The Mystery of Karma and Reincarnation
 For most of us born and raised in the Western European traditions, the notion of past lives and karma seems alien, if not bizarre and childish. However it is difficult to overlook the fact that for thousands of years religious writings from a great many societies have discussed past lives, reincarnation, and karma and have described the impact of these on our present lives.

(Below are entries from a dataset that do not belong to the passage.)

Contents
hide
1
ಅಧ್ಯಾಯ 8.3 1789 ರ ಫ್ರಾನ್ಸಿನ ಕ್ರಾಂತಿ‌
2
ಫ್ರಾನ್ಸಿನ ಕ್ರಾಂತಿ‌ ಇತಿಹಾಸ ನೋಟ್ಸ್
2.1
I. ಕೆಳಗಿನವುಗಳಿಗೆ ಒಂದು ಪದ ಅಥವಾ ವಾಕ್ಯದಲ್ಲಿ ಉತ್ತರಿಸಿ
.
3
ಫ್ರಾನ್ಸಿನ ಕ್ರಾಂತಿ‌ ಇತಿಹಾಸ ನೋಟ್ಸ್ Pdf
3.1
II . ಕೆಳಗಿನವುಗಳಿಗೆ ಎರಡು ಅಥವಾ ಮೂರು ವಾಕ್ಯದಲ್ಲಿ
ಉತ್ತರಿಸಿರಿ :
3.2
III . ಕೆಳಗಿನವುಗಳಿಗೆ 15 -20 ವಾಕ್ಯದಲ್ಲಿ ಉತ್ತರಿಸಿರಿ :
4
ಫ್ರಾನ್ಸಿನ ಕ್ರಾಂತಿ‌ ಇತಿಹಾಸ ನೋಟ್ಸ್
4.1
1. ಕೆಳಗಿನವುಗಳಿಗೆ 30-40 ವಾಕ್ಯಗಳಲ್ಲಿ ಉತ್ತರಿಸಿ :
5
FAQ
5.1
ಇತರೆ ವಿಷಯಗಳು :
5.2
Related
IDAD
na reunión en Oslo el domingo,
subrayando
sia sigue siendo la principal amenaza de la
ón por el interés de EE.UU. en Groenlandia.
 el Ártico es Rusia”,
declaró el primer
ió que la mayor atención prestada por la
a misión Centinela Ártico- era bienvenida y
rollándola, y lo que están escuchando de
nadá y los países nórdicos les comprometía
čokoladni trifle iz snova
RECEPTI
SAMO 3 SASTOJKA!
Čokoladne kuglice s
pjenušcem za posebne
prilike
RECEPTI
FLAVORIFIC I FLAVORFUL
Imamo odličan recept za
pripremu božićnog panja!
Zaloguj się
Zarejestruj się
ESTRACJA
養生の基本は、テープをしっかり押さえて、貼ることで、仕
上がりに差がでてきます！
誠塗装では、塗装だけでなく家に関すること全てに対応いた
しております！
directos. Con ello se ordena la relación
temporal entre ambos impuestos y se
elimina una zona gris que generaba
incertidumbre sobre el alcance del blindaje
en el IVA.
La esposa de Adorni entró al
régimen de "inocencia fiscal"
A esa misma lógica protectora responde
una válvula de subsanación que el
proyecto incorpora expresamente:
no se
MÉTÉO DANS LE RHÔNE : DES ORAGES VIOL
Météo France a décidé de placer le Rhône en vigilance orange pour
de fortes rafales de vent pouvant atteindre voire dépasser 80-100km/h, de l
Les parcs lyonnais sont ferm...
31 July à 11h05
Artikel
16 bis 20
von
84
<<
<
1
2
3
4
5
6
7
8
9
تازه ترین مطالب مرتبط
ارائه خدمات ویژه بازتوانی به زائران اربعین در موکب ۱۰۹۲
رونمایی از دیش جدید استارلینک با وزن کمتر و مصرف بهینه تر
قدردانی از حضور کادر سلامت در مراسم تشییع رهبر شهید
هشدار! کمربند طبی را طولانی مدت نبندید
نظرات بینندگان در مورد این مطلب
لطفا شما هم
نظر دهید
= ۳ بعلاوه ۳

From the viewpoint of these writings, none of us comes into life with a "clean slate." Rather our present lives are part of a continuum that can extend far back into many previous lifetimes, and will most likely extend forward into many more. In non-ordinary states of consciousness memories of past lives are woven into a tapestry of experience that includes present life memories around birth, infancy, childhood, adolescence, and adulthood.
  We are well aware that contemporary Christianity and traditional science denounce or even ridicule such beliefs. However, research in transpersonal psychology continues to provide ample evidence that this area of study is a veritable treasure trove of insights into the nature of the human psyche. So convincing is the evidence in favor of past life influences that one can only conclude that those who refuse to consider this to be an area worthy of serious study must be either uninformed or excessively narrowminded.